* **Exercise brief**: The response should contain all of the records, copied exactly, and none of the images.

* **Record extracts**:
---
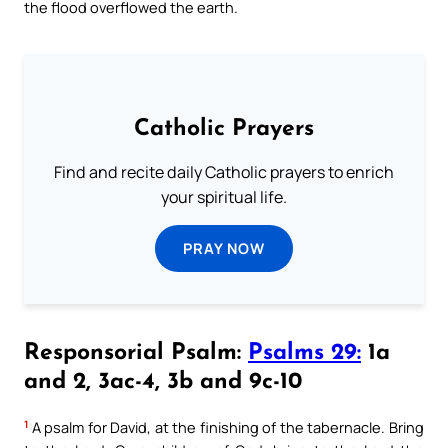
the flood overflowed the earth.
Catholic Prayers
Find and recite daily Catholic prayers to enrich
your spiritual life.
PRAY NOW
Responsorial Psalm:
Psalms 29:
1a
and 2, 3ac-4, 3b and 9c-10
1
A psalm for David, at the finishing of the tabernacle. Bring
---
* **Response box**:
the flood overflowed the earth.
Catholic Prayers
Find and recite daily Catholic prayers to enrich
your spiritual life.
PRAY NOW
Responsorial Psalm:
Psalms 29:
1a
and 2, 3ac-4, 3b and 9c-10
1
A psalm for David, at the finishing of the tabernacle. Bring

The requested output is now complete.